Excerpted passage:
◆ ◆ ◆ ◆ ◆
Growth, stability and democratic class struggles characterize most of the major countries, but not all. In several countries, the authoritarian and violent legacy of the dictatorial regimes continues robust. Colombia’s practice of murdering trade unionists, peasant leaders, journalists and human rights activists continues unabated: over 30 trade unionists were murdered during the first 8 months of 2011.
Honduras’ ruling regime, product of a US backed coup and its allies among the paramilitary private armies of landowners, have killed scores of peasants and dozens of pro-democracy political and social activists.
Mexico’s killing fields are notorious: over 40,000 people have been killed by the police, military and drug gangs in a ‘war on drugs’ promoted by Obama and implemented by President Calderon.
◆ ◆ ◆ ◆ ◆
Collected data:
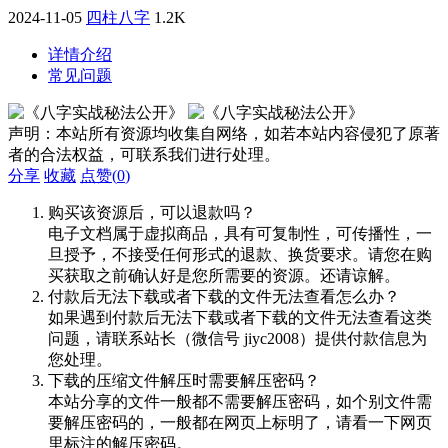
2024-11-05
四柱八字
1.2K
详情介绍
常见问题
声明：本站所有资源均收集自网络，如若本站内容侵犯了原著
者的合法权益，可联系我们进行处理。
分享
收藏
点赞(
0
)
购买该资源后，可以退款吗？
电子文档属于虚拟商品，具有可复制性，可传播性，一
旦授予，不接受任何形式的退款、换货要求。请您在购
买获取之前确认好是您所需要的资源。还请谅解。
付款后无法下载或者下载的文件无法查看怎么办？
如果遇到付款后无法下载或者下载的文件无法查看这类
问题，请联系站长（微信号 jiyc2008）提供付款信息为
您处理。
下载的压缩文件解压时需要解压密码？
本站分享的文件一般都不需要解压密码，如个别文件需
要解压密码的，一般都在网页上标明了，请看一下网页
里标注的解压密码。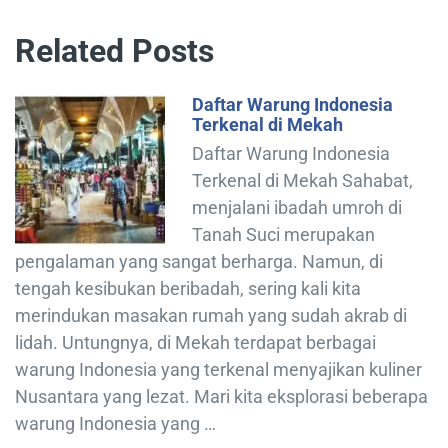
Related Posts
Daftar Warung Indonesia
Terkenal di Mekah
Daftar Warung Indonesia
Terkenal di Mekah Sahabat,
menjalani ibadah umroh di
Tanah Suci merupakan
pengalaman yang sangat berharga. Namun, di
tengah kesibukan beribadah, sering kali kita
merindukan masakan rumah yang sudah akrab di
lidah. Untungnya, di Mekah terdapat berbagai
warung Indonesia yang terkenal menyajikan kuliner
Nusantara yang lezat. Mari kita eksplorasi beberapa
warung Indonesia yang …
◆ ◆ ◆ ◆ ◆
Complete the following:
a. Write out the passage on political violence starting with "Growth, stability and" and going on through "by President Calderon.", swapping "trade unionists" for "union members".
b. Which groups of people does the passage on political violence say are murdered in Colombia?

Solutions to the tasks:
a.
Growth, stability and democratic class struggles characterize most of the major countries, but not all. In several countries, the authoritarian and violent legacy of the dictatorial regimes continues robust. Colombia’s practice of murdering union members, peasant leaders, journalists and human rights activists continues unabated: over 30 union members were murdered during the first 8 months of 2011.
Honduras’ ruling regime, product of a US backed coup and its allies among the paramilitary private armies of landowners, have killed scores of peasants and dozens of pro-democracy political and social activists.
Mexico’s killing fields are notorious: over 40,000 people have been killed by the police, military and drug gangs in a ‘war on drugs’ promoted by Obama and implemented by President Calderon.

b.
- trade unionists
- peasant leaders
- journalists
- human rights activists